COSA PRODURRE
Trascrivi parola per parola tutte le righe qui sotto, senza riportare le immagini.

DATI ESTRATTI
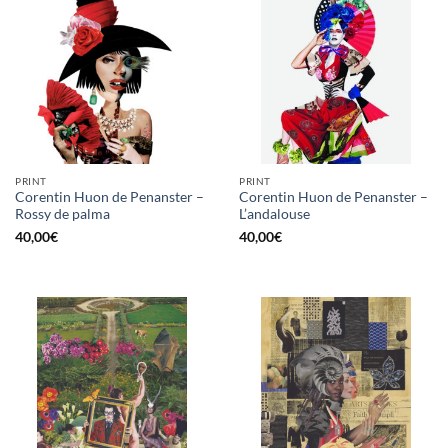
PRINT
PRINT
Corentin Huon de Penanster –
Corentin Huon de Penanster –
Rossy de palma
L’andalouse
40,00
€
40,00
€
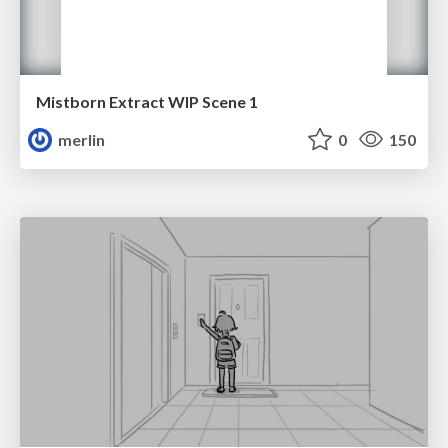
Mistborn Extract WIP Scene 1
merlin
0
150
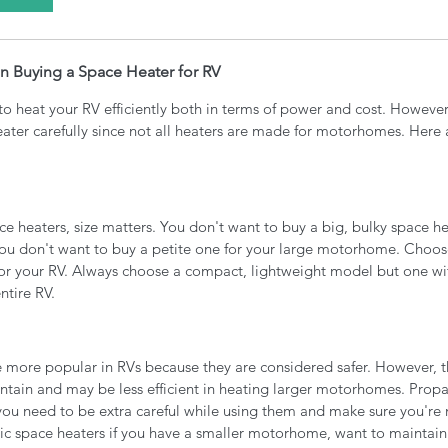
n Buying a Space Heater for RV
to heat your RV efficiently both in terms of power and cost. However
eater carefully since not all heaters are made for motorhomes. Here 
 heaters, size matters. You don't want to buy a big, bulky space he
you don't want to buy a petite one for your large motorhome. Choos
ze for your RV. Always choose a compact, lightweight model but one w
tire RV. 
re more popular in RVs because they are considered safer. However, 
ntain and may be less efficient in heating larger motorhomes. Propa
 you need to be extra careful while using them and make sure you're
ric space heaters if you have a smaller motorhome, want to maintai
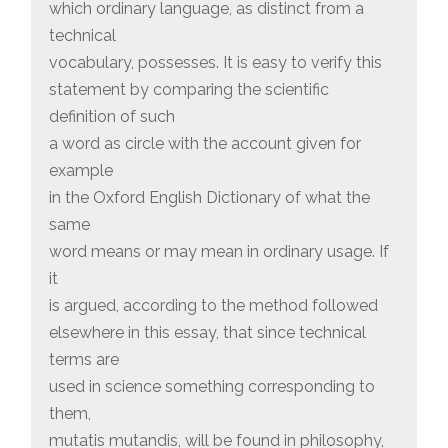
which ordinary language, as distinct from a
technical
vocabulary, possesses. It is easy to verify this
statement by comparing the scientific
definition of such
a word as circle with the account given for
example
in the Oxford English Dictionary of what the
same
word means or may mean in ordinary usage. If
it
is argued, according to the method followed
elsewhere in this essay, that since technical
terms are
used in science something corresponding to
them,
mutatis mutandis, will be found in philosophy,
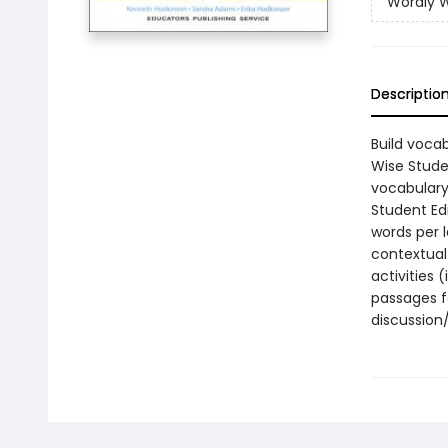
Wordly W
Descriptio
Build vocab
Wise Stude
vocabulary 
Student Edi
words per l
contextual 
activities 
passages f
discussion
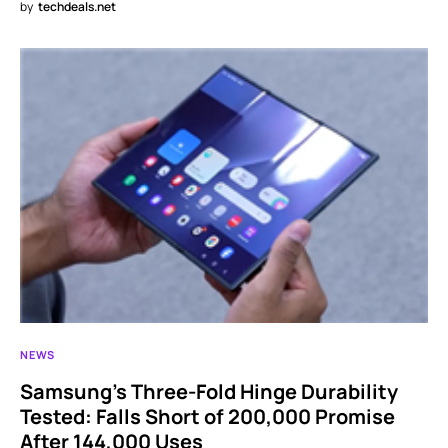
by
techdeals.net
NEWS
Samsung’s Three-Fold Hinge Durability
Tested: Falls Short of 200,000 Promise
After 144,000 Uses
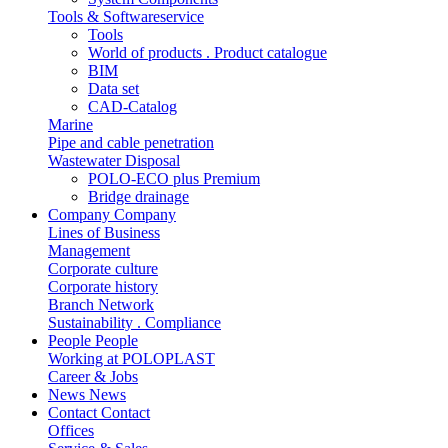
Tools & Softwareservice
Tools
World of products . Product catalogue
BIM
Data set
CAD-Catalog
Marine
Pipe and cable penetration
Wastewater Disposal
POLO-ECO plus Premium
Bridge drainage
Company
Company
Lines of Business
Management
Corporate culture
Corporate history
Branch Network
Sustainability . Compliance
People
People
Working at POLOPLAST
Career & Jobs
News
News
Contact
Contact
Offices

SOLUZIONE DEL COMPITO
PRINT
PRINT
Corentin Huon de Penanster –
Corentin Huon de Penanster –
Rossy de palma
L’andalouse
40,00
€
40,00
€
Mistborn Extract WIP Scene 1
merlin
0
150
n Buying a Space Heater for RV
to heat your RV efficiently both in terms of power and cost. However
eater carefully since not all heaters are made for motorhomes. Here 
 heaters, size matters. You don't want to buy a big, bulky space he
you don't want to buy a petite one for your large motorhome. Choos
ze for your RV. Always choose a compact, lightweight model but one w
tire RV. 
re more popular in RVs because they are considered safer. However, 
ntain and may be less efficient in heating larger motorhomes. Propa
 you need to be extra careful while using them and make sure you're
ric space heaters if you have a smaller motorhome, want to maintai
which ordinary language, as distinct from a
technical
vocabulary, possesses. It is easy to verify this
statement by comparing the scientific
definition of such
a word as circle with the account given for
example
in the Oxford English Dictionary of what the
same
word means or may mean in ordinary usage. If
it
is argued, according to the method followed
elsewhere in this essay, that since technical
terms are
used in science something corresponding to
them,
mutatis mutandis, will be found in philosophy,
Wordly W
Descriptio
Build vocab
Wise Stude
vocabulary 
Student Edi
words per l
contextual 
activities 
passages f
discussion
by
techdeals.net
NEWS
Samsung’s Three-Fold Hinge Durability
Tested: Falls Short of 200,000 Promise
After 144,000 Uses
Tools & Softwareservice
Tools
World of products . Product catalogue
BIM
Data set
CAD-Catalog
Marine
Pipe and cable penetration
Wastewater Disposal
POLO-ECO plus Premium
Bridge drainage
Company
Company
Lines of Business
Management
Corporate culture
Corporate history
Branch Network
Sustainability . Compliance
People
People
Working at POLOPLAST
Career & Jobs
News
News
Contact
Contact
Offices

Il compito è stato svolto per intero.